8. Could you describe your creative processes? How do usually start, and go about shaping ideas into a completed song? Do you usually start with a tune, a beat, or a narrative in your head? And do you collaborate with others in this process?
Yoni – the themes usually have something to do with an experience I’m going through. I write down insights in a diary to get a better idea of them, but I only expresses them in the form of music when I’ve got a good melody. That usually comes when I just jam with myself in the room. Then I bring the song to Ran and we adapt and sort of produce it together.
9. What has been the most difficult thing you’ve had to endure in your life or music career so far?
THE DODIES: Probably the artist Visa difficulties we’ve been facing for years now. Yoni was born in the States and is a US citizen, but that is not the case for Ran. The process of getting a real tour going in the U.S has been arduous. And since Israel is too small of a country it is impossible to have a real tour here.
10. On the contrary, what would you consider a successful, proud or significant point in your life or music career so far?

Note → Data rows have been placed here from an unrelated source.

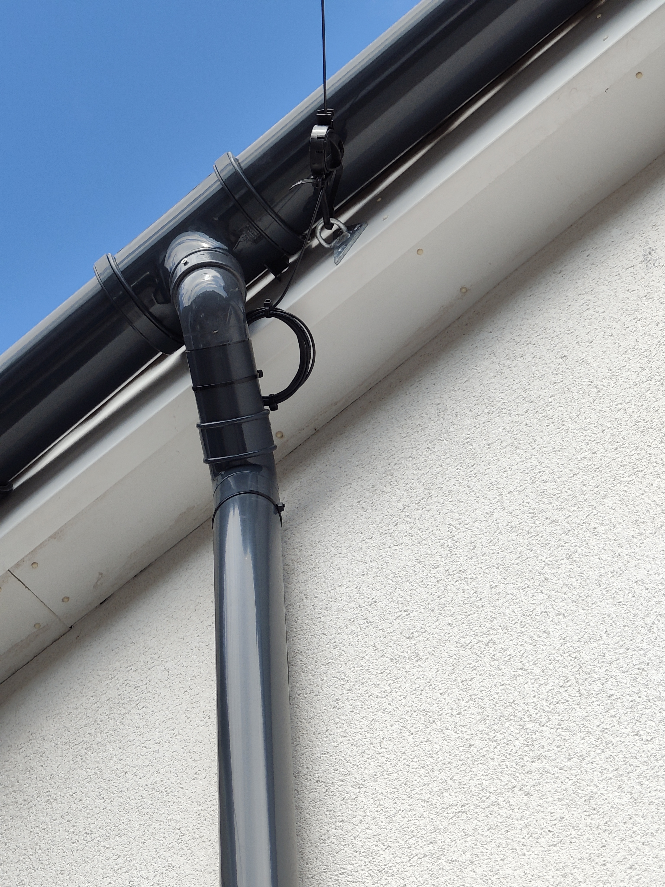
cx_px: 332
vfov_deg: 14.1
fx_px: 3586
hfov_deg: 10.6
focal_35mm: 140
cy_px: 444
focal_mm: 13.3
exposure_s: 1/474
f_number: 2.55
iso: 71
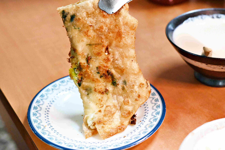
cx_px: 112
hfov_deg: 27.0
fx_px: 469
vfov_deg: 18.2
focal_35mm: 75
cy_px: 75
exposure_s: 1/200
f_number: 3.2
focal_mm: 50
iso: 5600
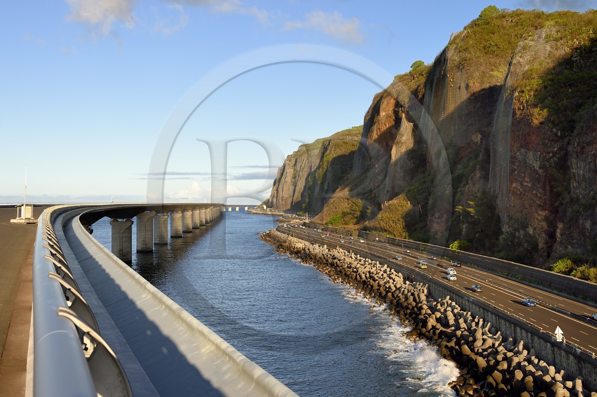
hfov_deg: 41.1
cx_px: 298
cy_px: 198
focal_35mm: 48
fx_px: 795
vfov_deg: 28.0
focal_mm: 48
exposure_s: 1/250
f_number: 10
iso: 200
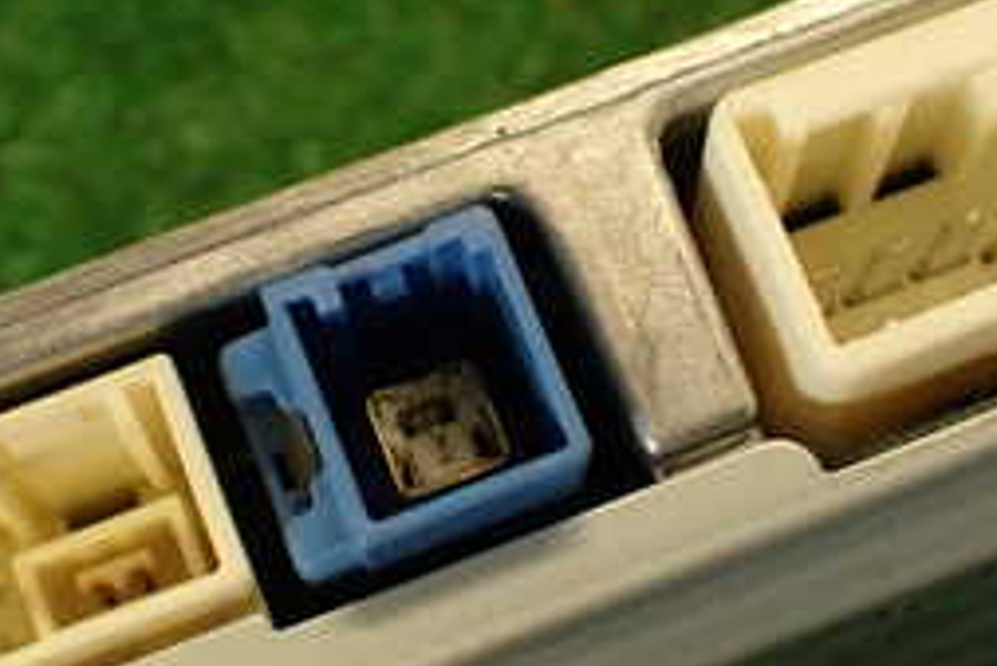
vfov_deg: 17.3
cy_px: 363
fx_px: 2189
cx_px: 508
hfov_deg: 25.7
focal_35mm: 79
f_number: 2.4
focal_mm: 5.79
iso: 200
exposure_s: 1/50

THE DODIES: We have a patron by the name of Alison who has been a great believer and promoter of the band for quite some time. With her help we’ve managed to reach Bumblefoot, a musical prodigy who’s played lead guitar for bands like Guns N’ Roses, Sons of Apollo and Yes. He’s been a great mentor and producer for us ever since we met him years ago.
11. With social media having a heavy impact on our lives and the music business in general, how do you handle criticism, haters, and/or naysayers in general? Is it something you pay attention to, or simply ignore
THE DODIES: Haters online defiantly become white noise after a while. It’s hard to personally imagine writing someone a degrading comment about their creation, even if it sucks. We believe the people who feel compelled enough to do so are probably projecting some other issue on to us.

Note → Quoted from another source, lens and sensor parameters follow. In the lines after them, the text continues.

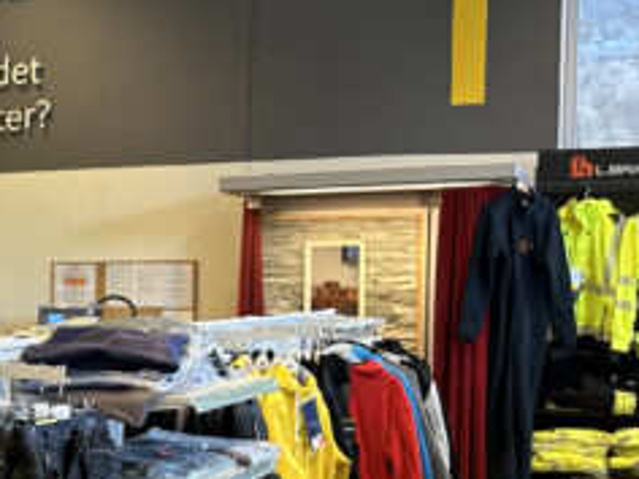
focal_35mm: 78
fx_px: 1440
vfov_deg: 18.8
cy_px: 365
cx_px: -181
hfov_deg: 22.5
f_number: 1.78
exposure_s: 1/50
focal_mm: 6.86
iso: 125
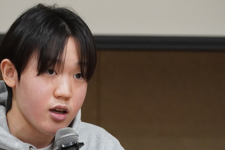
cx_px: 98
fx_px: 2682
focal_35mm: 429
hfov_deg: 4.8
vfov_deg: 3.2
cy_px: 116
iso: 2500
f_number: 5.6
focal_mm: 135
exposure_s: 1/50
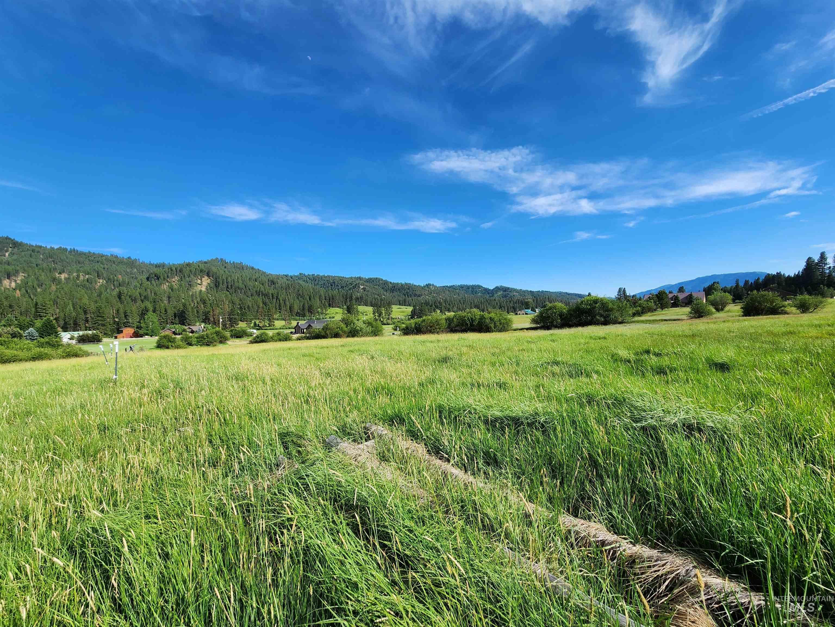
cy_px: 314
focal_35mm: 13
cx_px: 418
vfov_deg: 89.9
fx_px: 314
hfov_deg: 106.2
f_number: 2.2
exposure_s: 1/1746
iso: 50
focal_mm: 2.2
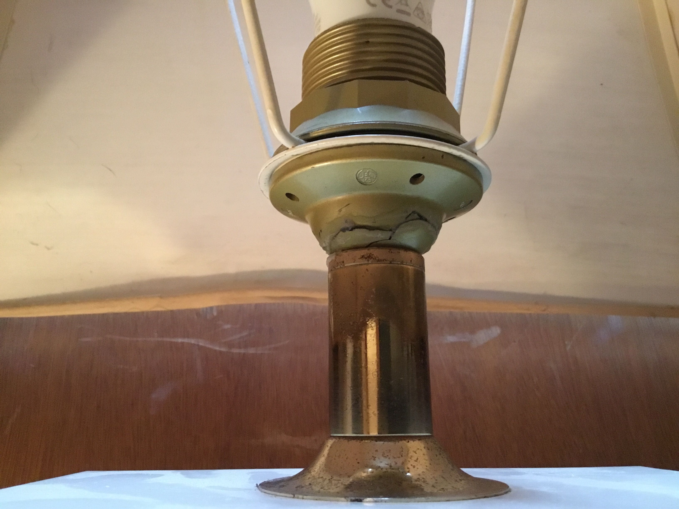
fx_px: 608
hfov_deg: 58.4
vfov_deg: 45.4
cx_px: 340
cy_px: 254
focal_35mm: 31
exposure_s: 1/17
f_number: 2.4
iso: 640
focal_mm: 3.3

12. Creative work in a studio or home environment, or interaction with a live audience? Which of these two options excites you most, and why?
THE DODIES: There are pros and cons to both options, but the one we usually end up going for is the home environment, the jokes and brainstorms we have in a private environment usually end up giving us the best outcomes.

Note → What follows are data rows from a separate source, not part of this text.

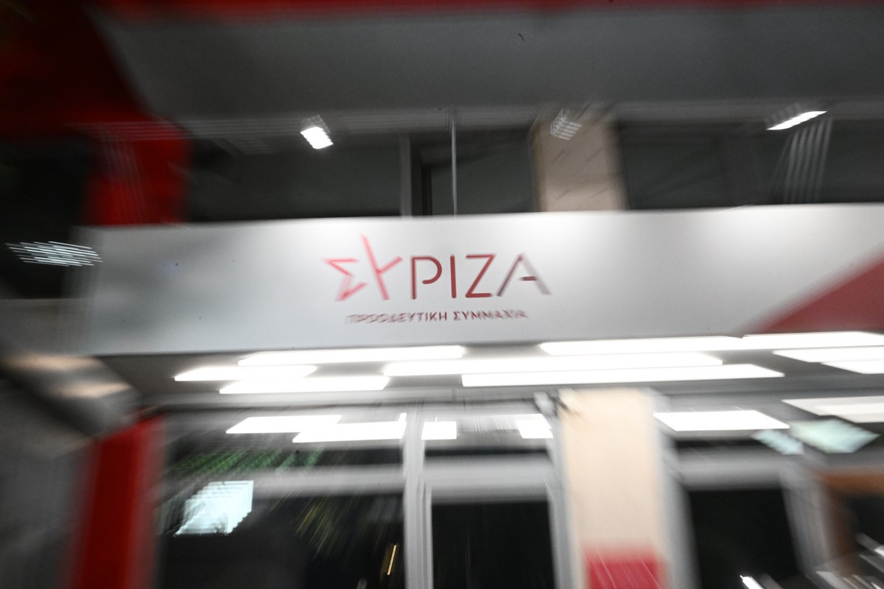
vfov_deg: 44.3
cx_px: 442
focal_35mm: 30
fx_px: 724
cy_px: 294
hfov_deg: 62.8
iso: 6400
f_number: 22
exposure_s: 1/20
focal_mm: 29.5
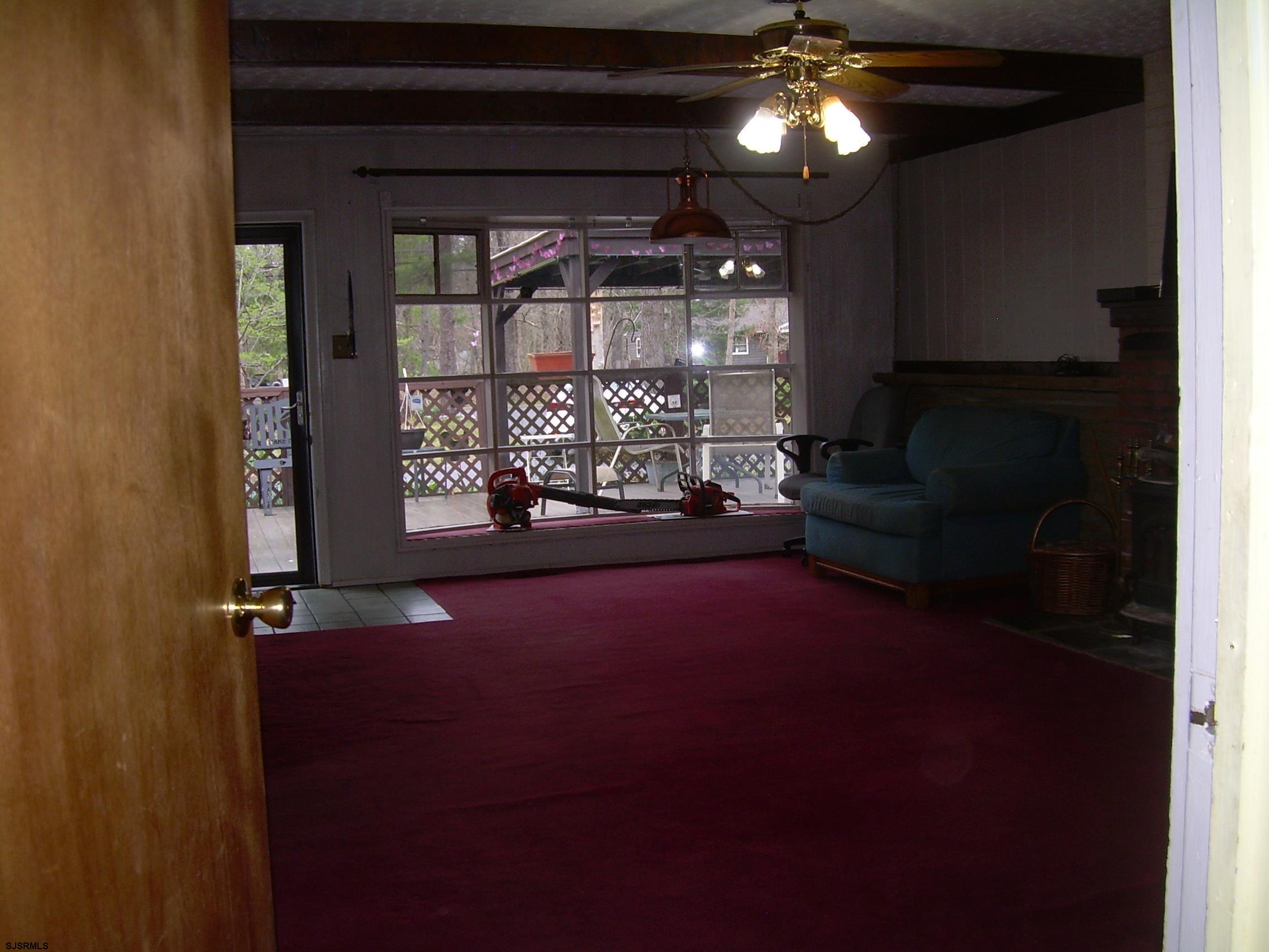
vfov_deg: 37.7
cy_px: 476
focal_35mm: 38
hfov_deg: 49.0
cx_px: 634
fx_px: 1393
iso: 50
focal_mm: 6.3
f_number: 2.8
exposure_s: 1/60
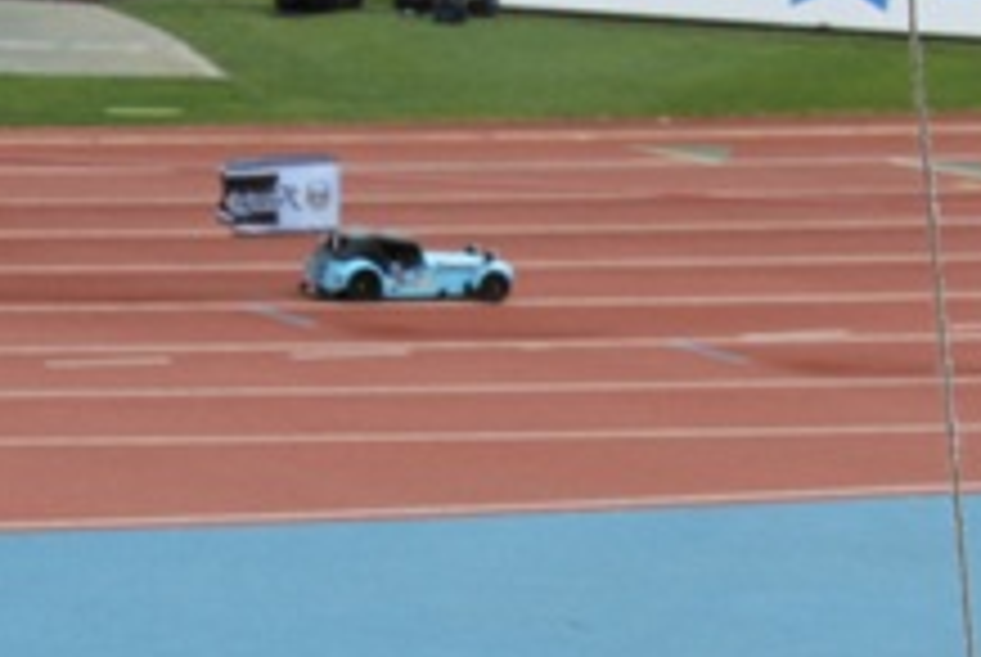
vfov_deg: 3.9
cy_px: 135
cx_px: 621
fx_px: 9659
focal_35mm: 354
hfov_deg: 5.8
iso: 80
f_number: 5.5
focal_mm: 29.8
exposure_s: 1/320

13. Do you think is it important for fans of your music to understand the real story and message driving each of your songs, or do you think everyone should be free to interpret your songs in their own personal way?
THE DODIES: It’s funny how some of our lyrics can be very straight forward and people still end up interpreting them in their own way. Sometimes it feels like people describe the lyrics better than we even thought of. But we don’t try correcting anyone who tells us what they think the song is about. We only answer if they ask.